▶ _Material for this exercise_:

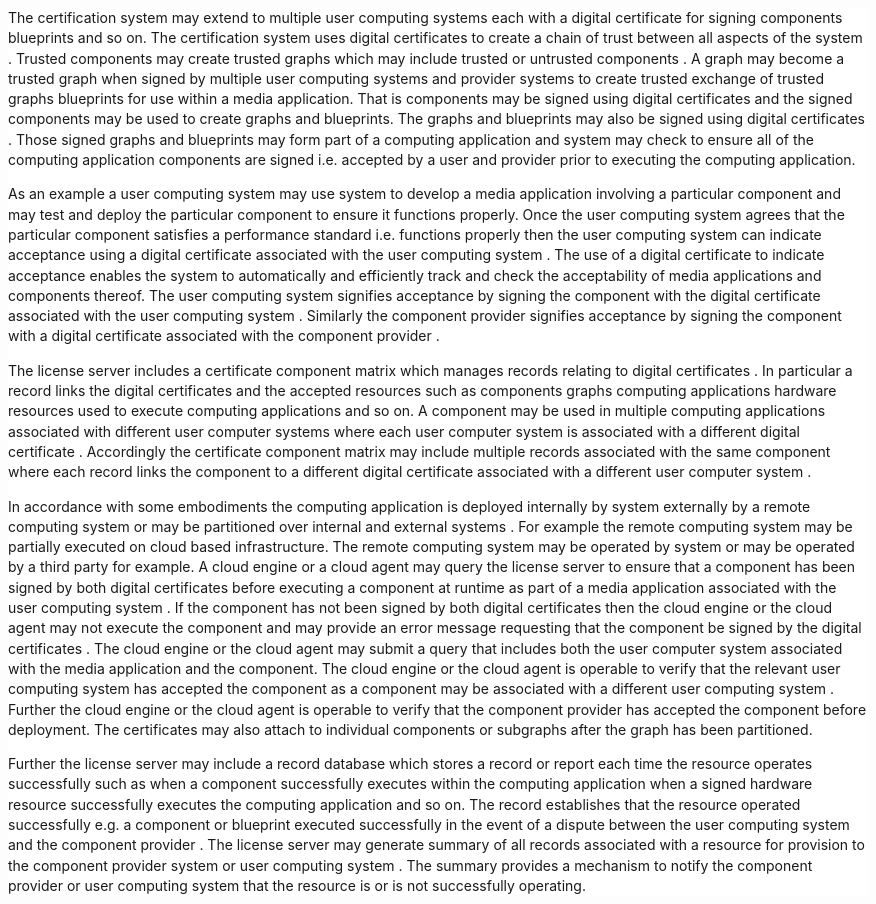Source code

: The certification system may extend to multiple user computing systems each with a digital certificate for signing components blueprints and so on. The certification system uses digital certificates to create a chain of trust between all aspects of the system . Trusted components may create trusted graphs which may include trusted or untrusted components . A graph may become a trusted graph when signed by multiple user computing systems and provider systems to create trusted exchange of trusted graphs blueprints for use within a media application. That is components may be signed using digital certificates and the signed components may be used to create graphs and blueprints. The graphs and blueprints may also be signed using digital certificates . Those signed graphs and blueprints may form part of a computing application and system may check to ensure all of the computing application components are signed i.e. accepted by a user and provider prior to executing the computing application.

As an example a user computing system may use system to develop a media application involving a particular component and may test and deploy the particular component to ensure it functions properly. Once the user computing system agrees that the particular component satisfies a performance standard i.e. functions properly then the user computing system can indicate acceptance using a digital certificate associated with the user computing system . The use of a digital certificate to indicate acceptance enables the system to automatically and efficiently track and check the acceptability of media applications and components thereof. The user computing system signifies acceptance by signing the component with the digital certificate associated with the user computing system . Similarly the component provider signifies acceptance by signing the component with a digital certificate associated with the component provider .

The license server includes a certificate component matrix which manages records relating to digital certificates . In particular a record links the digital certificates and the accepted resources such as components graphs computing applications hardware resources used to execute computing applications and so on. A component may be used in multiple computing applications associated with different user computer systems where each user computer system is associated with a different digital certificate . Accordingly the certificate component matrix may include multiple records associated with the same component where each record links the component to a different digital certificate associated with a different user computer system .

In accordance with some embodiments the computing application is deployed internally by system externally by a remote computing system or may be partitioned over internal and external systems . For example the remote computing system may be partially executed on cloud based infrastructure. The remote computing system may be operated by system or may be operated by a third party for example. A cloud engine or a cloud agent may query the license server to ensure that a component has been signed by both digital certificates before executing a component at runtime as part of a media application associated with the user computing system . If the component has not been signed by both digital certificates then the cloud engine or the cloud agent may not execute the component and may provide an error message requesting that the component be signed by the digital certificates . The cloud engine or the cloud agent may submit a query that includes both the user computer system associated with the media application and the component. The cloud engine or the cloud agent is operable to verify that the relevant user computing system has accepted the component as a component may be associated with a different user computing system . Further the cloud engine or the cloud agent is operable to verify that the component provider has accepted the component before deployment. The certificates may also attach to individual components or subgraphs after the graph has been partitioned.

Further the license server may include a record database which stores a record or report each time the resource operates successfully such as when a component successfully executes within the computing application when a signed hardware resource successfully executes the computing application and so on. The record establishes that the resource operated successfully e.g. a component or blueprint executed successfully in the event of a dispute between the user computing system and the component provider . The license server may generate summary of all records associated with a resource for provision to the component provider system or user computing system . The summary provides a mechanism to notify the component provider or user computing system that the resource is or is not successfully operating.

▶ _What you are asked to do_: Switch "license server" to "licensing server" throughout the data and give the lines again with everything else unchanged. Leave the pictures out of your answer.

▶ _Result for this task_:
Source code

: The certification system may extend to multiple user computing systems each with a digital certificate for signing components blueprints and so on. The certification system uses digital certificates to create a chain of trust between all aspects of the system . Trusted components may create trusted graphs which may include trusted or untrusted components . A graph may become a trusted graph when signed by multiple user computing systems and provider systems to create trusted exchange of trusted graphs blueprints for use within a media application. That is components may be signed using digital certificates and the signed components may be used to create graphs and blueprints. The graphs and blueprints may also be signed using digital certificates . Those signed graphs and blueprints may form part of a computing application and system may check to ensure all of the computing application components are signed i.e. accepted by a user and provider prior to executing the computing application.

As an example a user computing system may use system to develop a media application involving a particular component and may test and deploy the particular component to ensure it functions properly. Once the user computing system agrees that the particular component satisfies a performance standard i.e. functions properly then the user computing system can indicate acceptance using a digital certificate associated with the user computing system . The use of a digital certificate to indicate acceptance enables the system to automatically and efficiently track and check the acceptability of media applications and components thereof. The user computing system signifies acceptance by signing the component with the digital certificate associated with the user computing system . Similarly the component provider signifies acceptance by signing the component with a digital certificate associated with the component provider .

The licensing server includes a certificate component matrix which manages records relating to digital certificates . In particular a record links the digital certificates and the accepted resources such as components graphs computing applications hardware resources used to execute computing applications and so on. A component may be used in multiple computing applications associated with different user computer systems where each user computer system is associated with a different digital certificate . Accordingly the certificate component matrix may include multiple records associated with the same component where each record links the component to a different digital certificate associated with a different user computer system .

In accordance with some embodiments the computing application is deployed internally by system externally by a remote computing system or may be partitioned over internal and external systems . For example the remote computing system may be partially executed on cloud based infrastructure. The remote computing system may be operated by system or may be operated by a third party for example. A cloud engine or a cloud agent may query the licensing server to ensure that a component has been signed by both digital certificates before executing a component at runtime as part of a media application associated with the user computing system . If the component has not been signed by both digital certificates then the cloud engine or the cloud agent may not execute the component and may provide an error message requesting that the component be signed by the digital certificates . The cloud engine or the cloud agent may submit a query that includes both the user computer system associated with the media application and the component. The cloud engine or the cloud agent is operable to verify that the relevant user computing system has accepted the component as a component may be associated with a different user computing system . Further the cloud engine or the cloud agent is operable to verify that the component provider has accepted the component before deployment. The certificates may also attach to individual components or subgraphs after the graph has been partitioned.

Further the licensing server may include a record database which stores a record or report each time the resource operates successfully such as when a component successfully executes within the computing application when a signed hardware resource successfully executes the computing application and so on. The record establishes that the resource operated successfully e.g. a component or blueprint executed successfully in the event of a dispute between the user computing system and the component provider . The licensing server may generate summary of all records associated with a resource for provision to the component provider system or user computing system . The summary provides a mechanism to notify the component provider or user computing system that the resource is or is not successfully operating.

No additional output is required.